▶ WORK ITEM
Only the lines from the one containing "# Compare layers" through the end of the data are wanted, reproduced exactly and without pictures.

**** SUPPLIED DATA

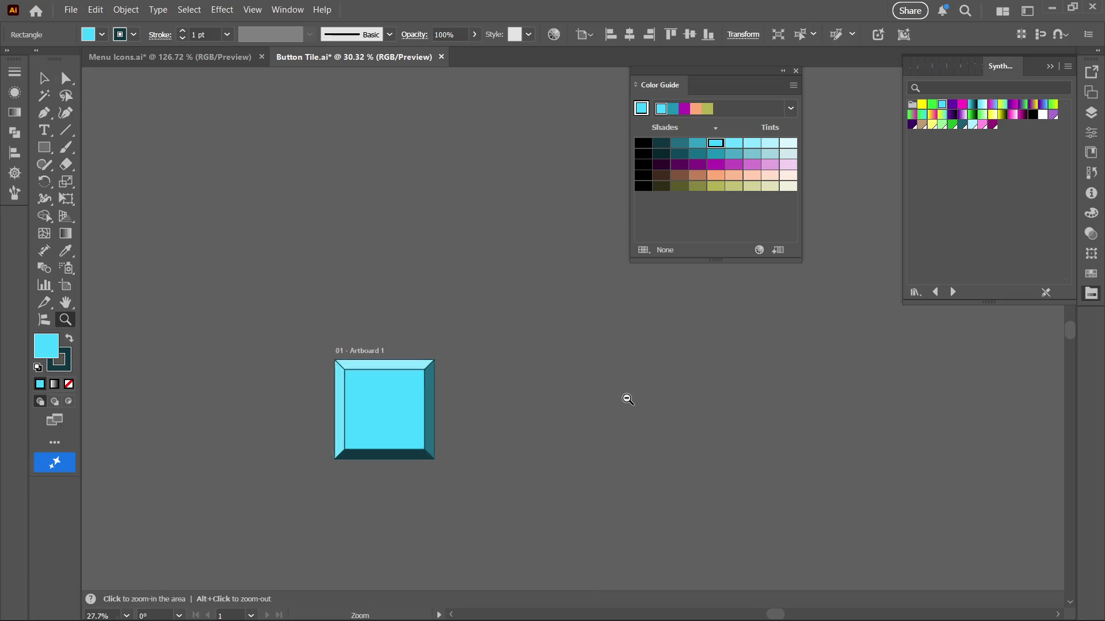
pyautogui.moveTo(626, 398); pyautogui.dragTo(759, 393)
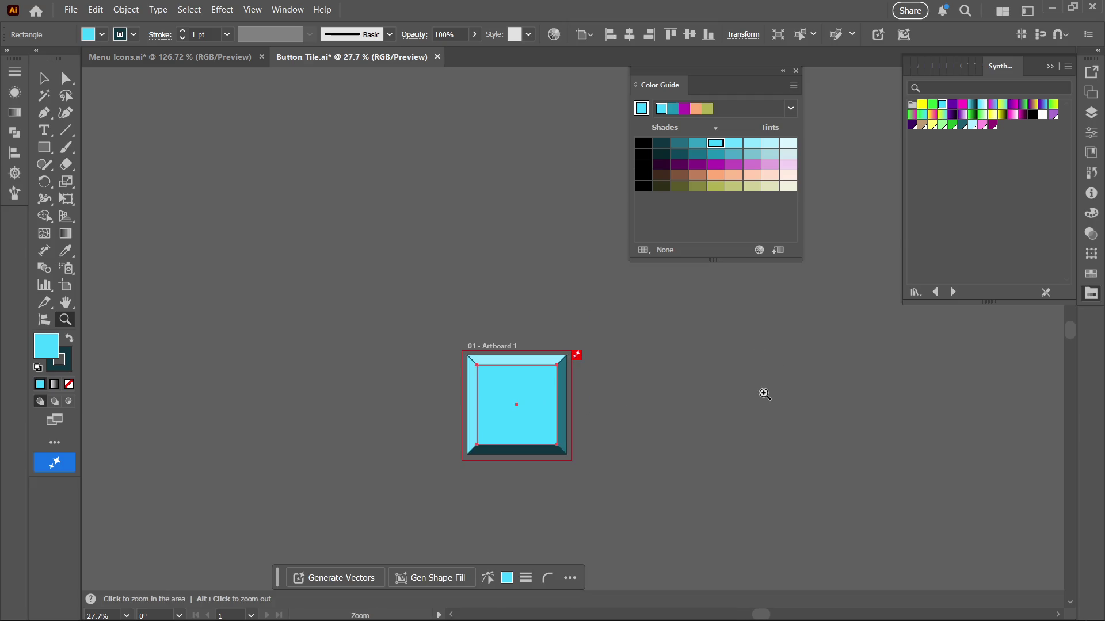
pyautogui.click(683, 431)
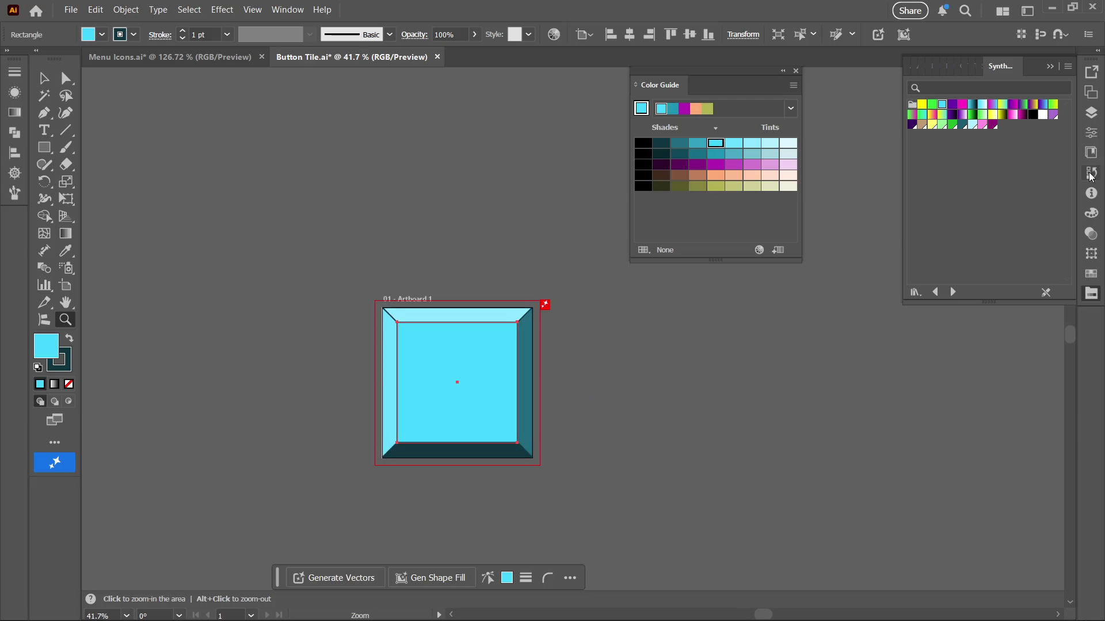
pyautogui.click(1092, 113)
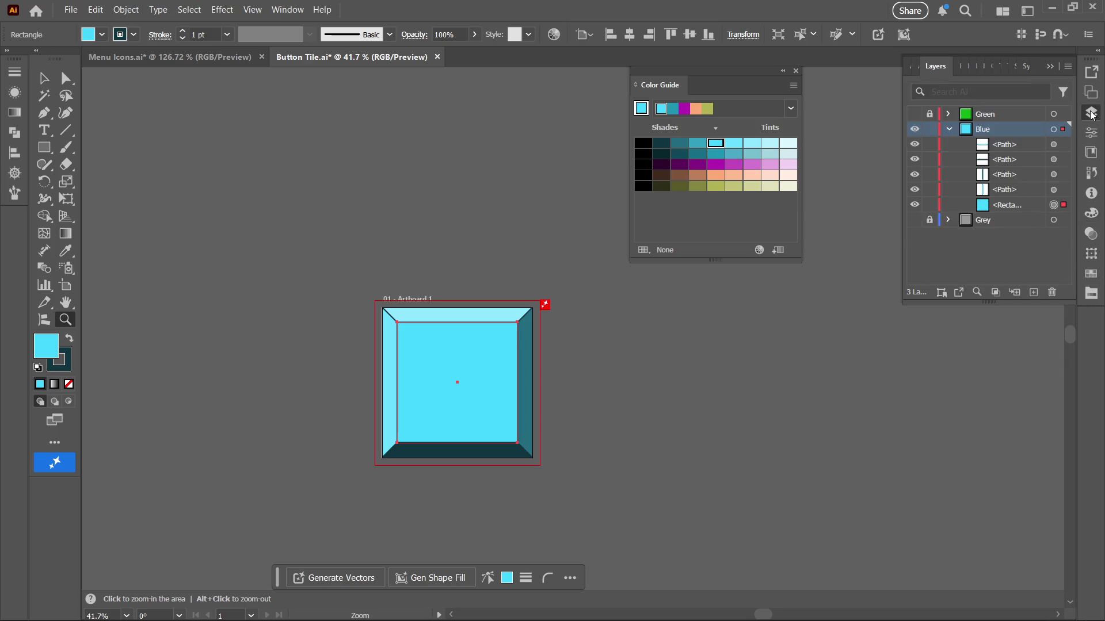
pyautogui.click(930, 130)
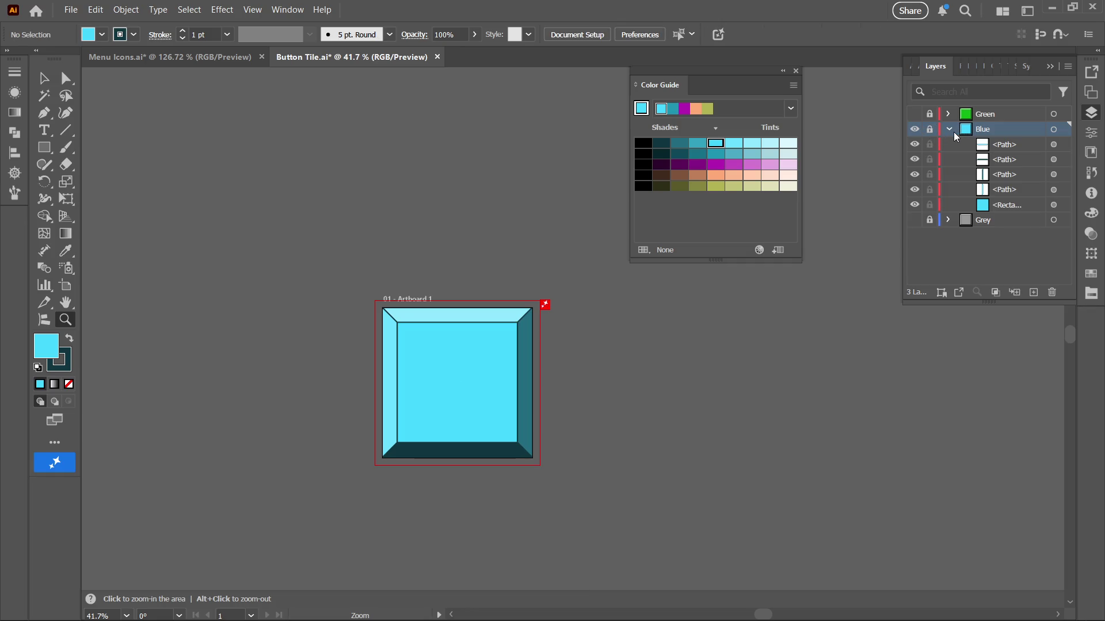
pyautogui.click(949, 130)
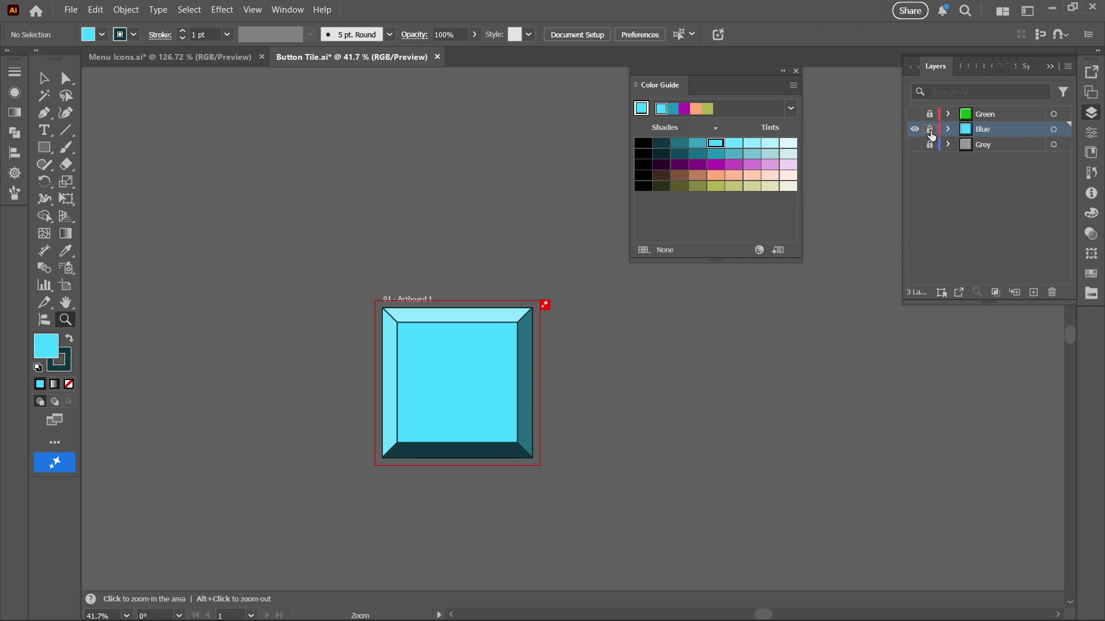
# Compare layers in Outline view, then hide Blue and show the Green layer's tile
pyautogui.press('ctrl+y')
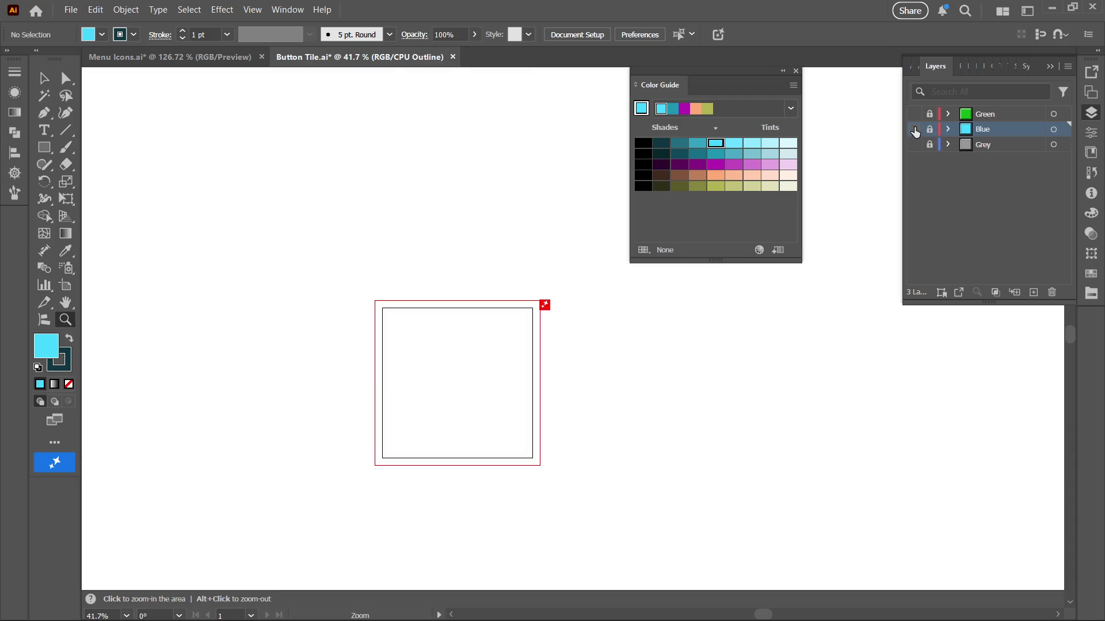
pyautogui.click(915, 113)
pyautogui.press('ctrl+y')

********

▶ COMPLETED TASK
# Compare layers in Outline view, then hide Blue and show the Green layer's tile
pyautogui.press('ctrl+y')
pyautogui.click(915, 113)
pyautogui.press('ctrl+y')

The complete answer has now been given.